WIlcox was administered a polygraph test last month by a retired Federal Bureau of Investigation polygrapher, Cliff Cormany, who said the results "were overwhelming in favor of Mr. Wilcox's truthfulness that Mr. Wilcox did not commit the crime." This test was reviewed by another polygrapher who reached the same conclusion.

The main body of evidence presented to the Parole Board centers on testimony offered by two elderly employees of the Wilcox family -- Ed Wrentz and Lorenzo Marshall. Wilcox's attorneys state the case hinged on the testimony of the two men, which was forced from them by police and which both later recanted -- in Marshall's case, during the trial. "(Wrentz and Marshall) stated they were scared and Mr. Charlie Spray (police investigator) threatened them with jail and the death penalty if they did not accuse Mr. Wilcox of the crime," stated Wilcox's attorneys.

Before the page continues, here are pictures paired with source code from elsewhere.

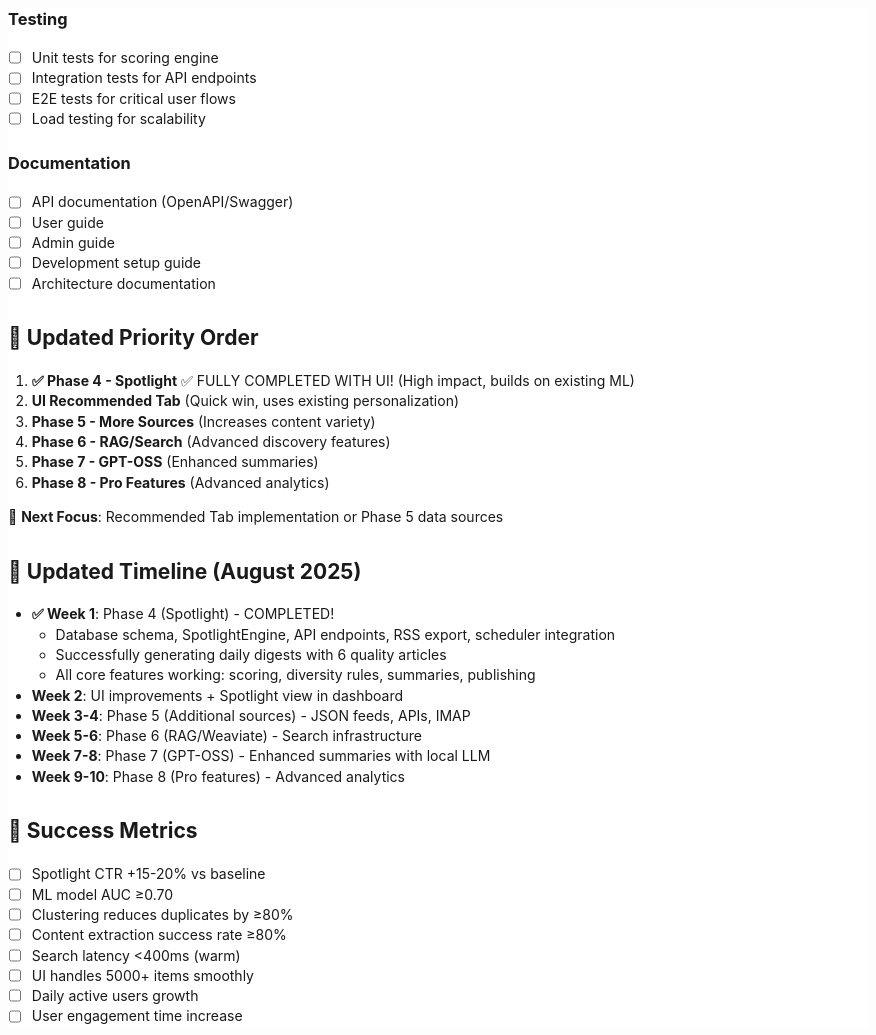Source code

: ### Testing
- [ ] Unit tests for scoring engine
- [ ] Integration tests for API endpoints
- [ ] E2E tests for critical user flows
- [ ] Load testing for scalability

### Documentation
- [ ] API documentation (OpenAPI/Swagger)
- [ ] User guide
- [ ] Admin guide
- [ ] Development setup guide
- [ ] Architecture documentation

## 🚦 Updated Priority Order

1. **✅ Phase 4 - Spotlight** ✅ FULLY COMPLETED WITH UI! (High impact, builds on existing ML)
2. **UI Recommended Tab** (Quick win, uses existing personalization) 
3. **Phase 5 - More Sources** (Increases content variety)
4. **Phase 6 - RAG/Search** (Advanced discovery features)
5. **Phase 7 - GPT-OSS** (Enhanced summaries)  
6. **Phase 8 - Pro Features** (Advanced analytics)

🎯 **Next Focus**: Recommended Tab implementation or Phase 5 data sources

## 📅 Updated Timeline (August 2025)

- **✅ Week 1**: Phase 4 (Spotlight) - COMPLETED!
  - Database schema, SpotlightEngine, API endpoints, RSS export, scheduler integration
  - Successfully generating daily digests with 6 quality articles 
  - All core features working: scoring, diversity rules, summaries, publishing
- **Week 2**: UI improvements + Spotlight view in dashboard
- **Week 3-4**: Phase 5 (Additional sources) - JSON feeds, APIs, IMAP
- **Week 5-6**: Phase 6 (RAG/Weaviate) - Search infrastructure  
- **Week 7-8**: Phase 7 (GPT-OSS) - Enhanced summaries with local LLM
- **Week 9-10**: Phase 8 (Pro features) - Advanced analytics

## 🎯 Success Metrics

- [ ] Spotlight CTR +15-20% vs baseline
- [ ] ML model AUC ≥0.70
- [ ] Clustering reduces duplicates by ≥80%
- [ ] Content extraction success rate ≥80%
- [ ] Search latency <400ms (warm)
- [ ] UI handles 5000+ items smoothly
- [ ] Daily active users growth
- [ ] User engagement time increase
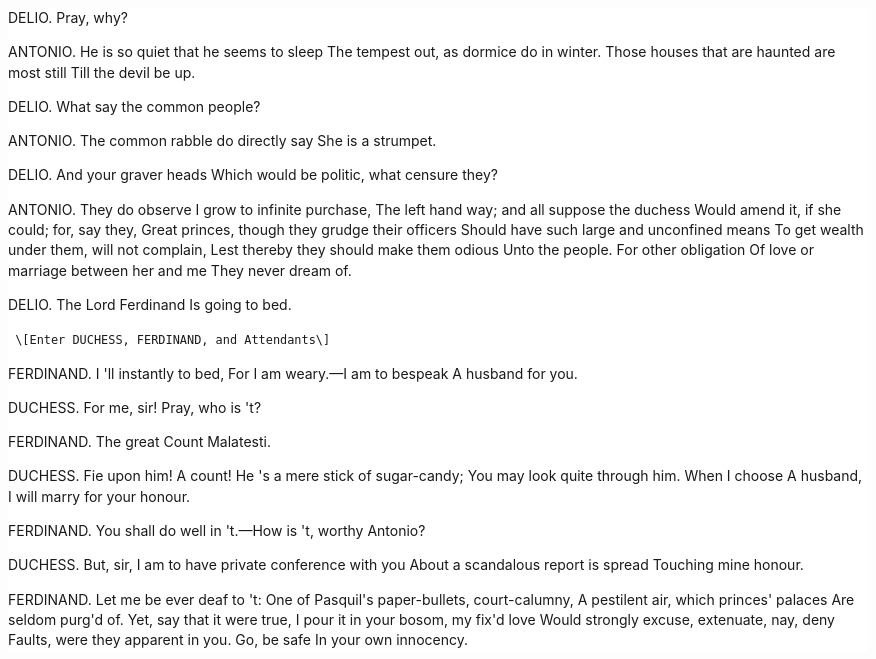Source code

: DELIO.                                Pray, why?

ANTONIO.  He is so quiet that he seems to sleep
The tempest out, as dormice do in winter.
Those houses that are haunted are most still
Till the devil be up.

DELIO.                 What say the common people?

ANTONIO.  The common rabble do directly say
She is a strumpet.

DELIO.              And your graver heads
Which would be politic, what censure they?

ANTONIO.  They do observe I grow to infinite purchase,
The left hand way; and all suppose the duchess
Would amend it, if she could; for, say they,
Great princes, though they grudge their officers
Should have such large and unconfined means
To get wealth under them, will not complain,
Lest thereby they should make them odious
Unto the people.  For other obligation
Of love or marriage between her and me
They never dream of.

DELIO.                The Lord Ferdinand
Is going to bed.

     \[Enter DUCHESS, FERDINAND, and Attendants\]

FERDINAND.        I 'll instantly to bed,
For I am weary.—I am to bespeak
A husband for you.

DUCHESS.            For me, sir!  Pray, who is 't?

FERDINAND.  The great Count Malatesti.

DUCHESS.                                Fie upon him!
A count!  He 's a mere stick of sugar-candy;
You may look quite through him.  When I choose
A husband, I will marry for your honour.

FERDINAND.  You shall do well in 't.—How is 't, worthy Antonio?

DUCHESS.  But, sir, I am to have private conference with you
About a scandalous report is spread
Touching mine honour.

FERDINAND.             Let me be ever deaf to 't:
One of Pasquil's paper-bullets, court-calumny,
A pestilent air, which princes' palaces
Are seldom purg'd of.  Yet, say that it were true,
I pour it in your bosom, my fix'd love
Would strongly excuse, extenuate, nay, deny
Faults, were they apparent in you.  Go, be safe
In your own innocency.
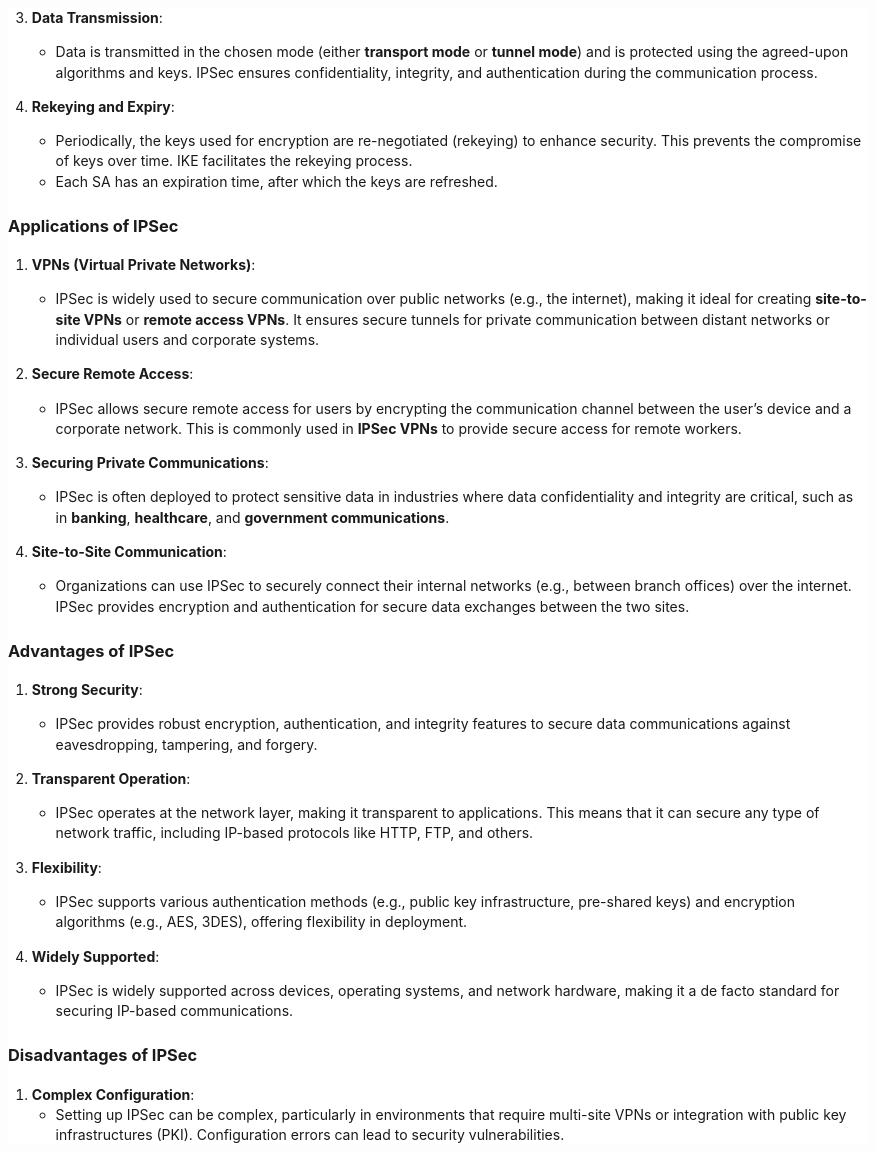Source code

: 3. **Data Transmission**:
   - Data is transmitted in the chosen mode (either **transport mode** or **tunnel mode**) and is protected using the agreed-upon algorithms and keys. IPSec ensures confidentiality, integrity, and authentication during the communication process.

4. **Rekeying and Expiry**:
   - Periodically, the keys used for encryption are re-negotiated (rekeying) to enhance security. This prevents the compromise of keys over time. IKE facilitates the rekeying process.
   - Each SA has an expiration time, after which the keys are refreshed.

### **Applications of IPSec**

1. **VPNs (Virtual Private Networks)**:
   - IPSec is widely used to secure communication over public networks (e.g., the internet), making it ideal for creating **site-to-site VPNs** or **remote access VPNs**. It ensures secure tunnels for private communication between distant networks or individual users and corporate systems.

2. **Secure Remote Access**:
   - IPSec allows secure remote access for users by encrypting the communication channel between the user’s device and a corporate network. This is commonly used in **IPSec VPNs** to provide secure access for remote workers.

3. **Securing Private Communications**:
   - IPSec is often deployed to protect sensitive data in industries where data confidentiality and integrity are critical, such as in **banking**, **healthcare**, and **government communications**.

4. **Site-to-Site Communication**:
   - Organizations can use IPSec to securely connect their internal networks (e.g., between branch offices) over the internet. IPSec provides encryption and authentication for secure data exchanges between the two sites.

### **Advantages of IPSec**

1. **Strong Security**:
   - IPSec provides robust encryption, authentication, and integrity features to secure data communications against eavesdropping, tampering, and forgery.

2. **Transparent Operation**:
   - IPSec operates at the network layer, making it transparent to applications. This means that it can secure any type of network traffic, including IP-based protocols like HTTP, FTP, and others.

3. **Flexibility**:
   - IPSec supports various authentication methods (e.g., public key infrastructure, pre-shared keys) and encryption algorithms (e.g., AES, 3DES), offering flexibility in deployment.

4. **Widely Supported**:
   - IPSec is widely supported across devices, operating systems, and network hardware, making it a de facto standard for securing IP-based communications.

### **Disadvantages of IPSec**

1. **Complex Configuration**:
   - Setting up IPSec can be complex, particularly in environments that require multi-site VPNs or integration with public key infrastructures (PKI). Configuration errors can lead to security vulnerabilities.

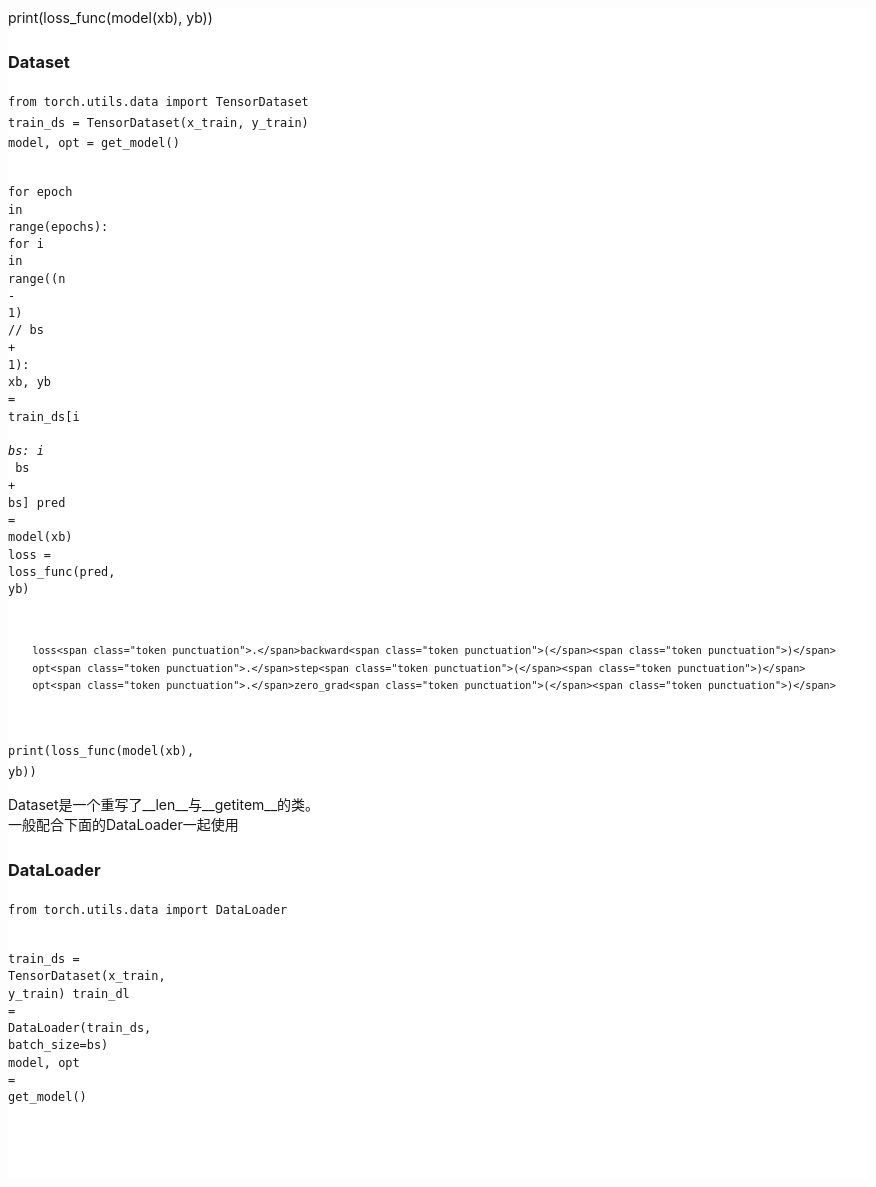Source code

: <span class="token keyword">print</span><span class="token punctuation">(</span>loss_func<span class="token punctuation">(</span>model<span class="token punctuation">(</span>xb<span class="token punctuation">)</span><span class="token punctuation">,</span> yb<span class="token punctuation">)</span><span class="token punctuation">)</span>

</code></pre>
<h3 id="dataset">Dataset</h3>
<pre class=" language-python"><code class="prism  language-python"><span class="token keyword">from</span> torch<span class="token punctuation">.</span>utils<span class="token punctuation">.</span>data <span class="token keyword">import</span> TensorDataset
train_ds <span class="token operator">=</span> TensorDataset<span class="token punctuation">(</span>x_train<span class="token punctuation">,</span> y_train<span class="token punctuation">)</span>
model<span class="token punctuation">,</span> opt <span class="token operator">=</span> get_model<span class="token punctuation">(</span><span class="token punctuation">)</span>

<span class="token keyword">for</span> epoch <span class="token keyword">in</span> <span class="token builtin">range</span><span class="token punctuation">(</span>epochs<span class="token punctuation">)</span><span class="token punctuation">:</span>
    <span class="token keyword">for</span> i <span class="token keyword">in</span> <span class="token builtin">range</span><span class="token punctuation">(</span><span class="token punctuation">(</span>n <span class="token operator">-</span> <span class="token number">1</span><span class="token punctuation">)</span> <span class="token operator">//</span> bs <span class="token operator">+</span> <span class="token number">1</span><span class="token punctuation">)</span><span class="token punctuation">:</span>
        xb<span class="token punctuation">,</span> yb <span class="token operator">=</span> train_ds<span class="token punctuation">[</span>i <span class="token operator">*</span> bs<span class="token punctuation">:</span> i <span class="token operator">*</span> bs <span class="token operator">+</span> bs<span class="token punctuation">]</span>
        pred <span class="token operator">=</span> model<span class="token punctuation">(</span>xb<span class="token punctuation">)</span>
        loss <span class="token operator">=</span> loss_func<span class="token punctuation">(</span>pred<span class="token punctuation">,</span> yb<span class="token punctuation">)</span>

        loss<span class="token punctuation">.</span>backward<span class="token punctuation">(</span><span class="token punctuation">)</span>
        opt<span class="token punctuation">.</span>step<span class="token punctuation">(</span><span class="token punctuation">)</span>
        opt<span class="token punctuation">.</span>zero_grad<span class="token punctuation">(</span><span class="token punctuation">)</span>

<span class="token keyword">print</span><span class="token punctuation">(</span>loss_func<span class="token punctuation">(</span>model<span class="token punctuation">(</span>xb<span class="token punctuation">)</span><span class="token punctuation">,</span> yb<span class="token punctuation">)</span><span class="token punctuation">)</span>
</code></pre>
<p>Dataset是一个重写了__len__与__getitem__的类。<br>
一般配合下面的DataLoader一起使用</p>
<h3 id="dataloader">DataLoader</h3>
<pre class=" language-python"><code class="prism  language-python"><span class="token keyword">from</span> torch<span class="token punctuation">.</span>utils<span class="token punctuation">.</span>data <span class="token keyword">import</span> DataLoader

train_ds <span class="token operator">=</span> TensorDataset<span class="token punctuation">(</span>x_train<span class="token punctuation">,</span> y_train<span class="token punctuation">)</span>
train_dl <span class="token operator">=</span> DataLoader<span class="token punctuation">(</span>train_ds<span class="token punctuation">,</span> batch_size<span class="token operator">=</span>bs<span class="token punctuation">)</span>
model<span class="token punctuation">,</span> opt <span class="token operator">=</span> get_model<span class="token punctuation">(</span><span class="token punctuation">)</span>
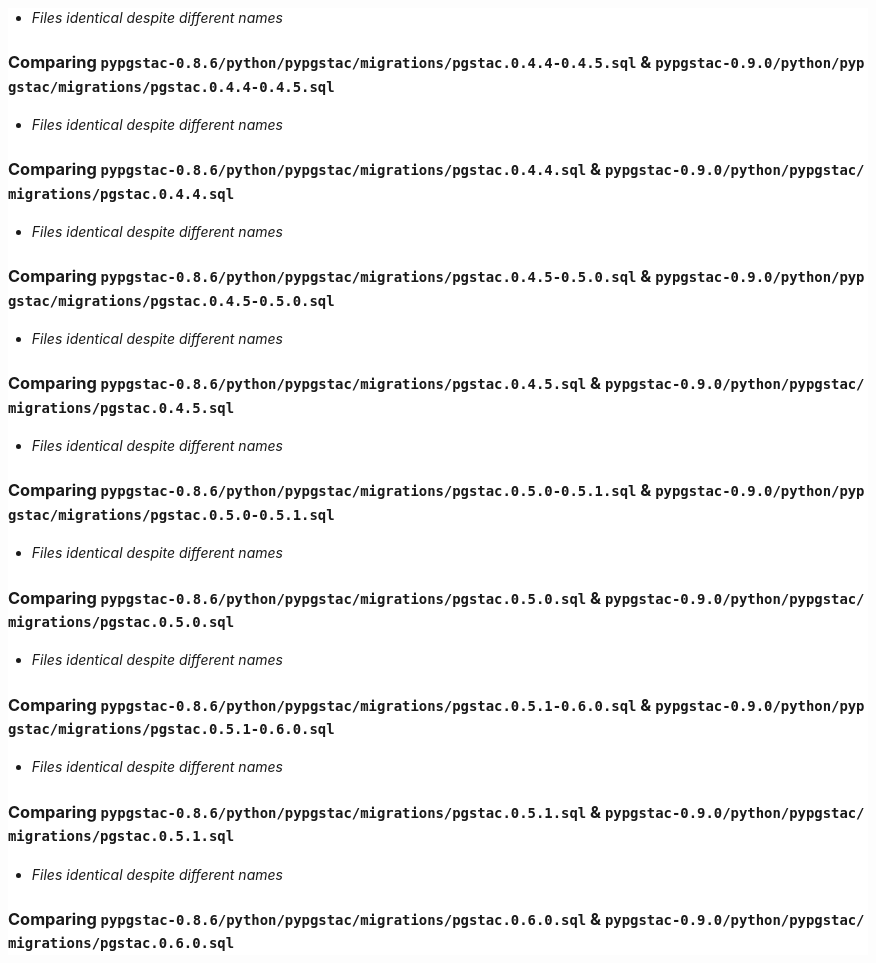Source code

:  * *Files identical despite different names*

### Comparing `pypgstac-0.8.6/python/pypgstac/migrations/pgstac.0.4.4-0.4.5.sql` & `pypgstac-0.9.0/python/pypgstac/migrations/pgstac.0.4.4-0.4.5.sql`

 * *Files identical despite different names*

### Comparing `pypgstac-0.8.6/python/pypgstac/migrations/pgstac.0.4.4.sql` & `pypgstac-0.9.0/python/pypgstac/migrations/pgstac.0.4.4.sql`

 * *Files identical despite different names*

### Comparing `pypgstac-0.8.6/python/pypgstac/migrations/pgstac.0.4.5-0.5.0.sql` & `pypgstac-0.9.0/python/pypgstac/migrations/pgstac.0.4.5-0.5.0.sql`

 * *Files identical despite different names*

### Comparing `pypgstac-0.8.6/python/pypgstac/migrations/pgstac.0.4.5.sql` & `pypgstac-0.9.0/python/pypgstac/migrations/pgstac.0.4.5.sql`

 * *Files identical despite different names*

### Comparing `pypgstac-0.8.6/python/pypgstac/migrations/pgstac.0.5.0-0.5.1.sql` & `pypgstac-0.9.0/python/pypgstac/migrations/pgstac.0.5.0-0.5.1.sql`

 * *Files identical despite different names*

### Comparing `pypgstac-0.8.6/python/pypgstac/migrations/pgstac.0.5.0.sql` & `pypgstac-0.9.0/python/pypgstac/migrations/pgstac.0.5.0.sql`

 * *Files identical despite different names*

### Comparing `pypgstac-0.8.6/python/pypgstac/migrations/pgstac.0.5.1-0.6.0.sql` & `pypgstac-0.9.0/python/pypgstac/migrations/pgstac.0.5.1-0.6.0.sql`

 * *Files identical despite different names*

### Comparing `pypgstac-0.8.6/python/pypgstac/migrations/pgstac.0.5.1.sql` & `pypgstac-0.9.0/python/pypgstac/migrations/pgstac.0.5.1.sql`

 * *Files identical despite different names*

### Comparing `pypgstac-0.8.6/python/pypgstac/migrations/pgstac.0.6.0.sql` & `pypgstac-0.9.0/python/pypgstac/migrations/pgstac.0.6.0.sql`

The statement continues that evidence of the "forced" statements was not available to the defense prior to the trial, but were available to Judge Wilbur Owens, who ruled their testimony as "coerced and not believable" in the decision that released Wilcox from prison in 1985.

The information presented to the Board also includes references to Charlie Spray's April 1995 arrest and conviction for stealing government property when he was Valdosta Police chief. The letter said Spray was investigated after allegations were made that he tampered with evidence during a murder investigation involving a police officer suspected of committing a double homicide.

The letter also states that today, no district attorney would present the same evidence to a grand jury, in their opinions.

In reference to Wilcox as no threat, the letter states that he has been a trustee at Reidsville State Prison since 1993 where he serves as a fireman. "He is housed outside of the prison compound and security perimeter at the fire station with virtually no correctional officer supervision. He has received commendations not only for his conduct, but also for the positive service he has rendered as a fireman and EMT assistant.

The letter says that Wilcox has paid his debt to society for a crime he has maintained he did not commit. Statistics provided by the parole board said 552 lifers were granted parole between 1991 and 1999, with their average sentence being 15 years, it states.

The attorneys also point out that Wilcox did not attempt to flee during the five weeks before his return to prison after the federal court overturned his release. They also encourage the board to meet with Wilcox although they state in the letter that it is unusual for that to occur. However, the letter asks the board to consider Wilcox's clean record prior to the conviction if they will not consider the other evidence.

They maintain that Wilcox has never been a threat to citizens. "He was a model citizen before his conviction, he has been a model prisoner and he will be a model parolee."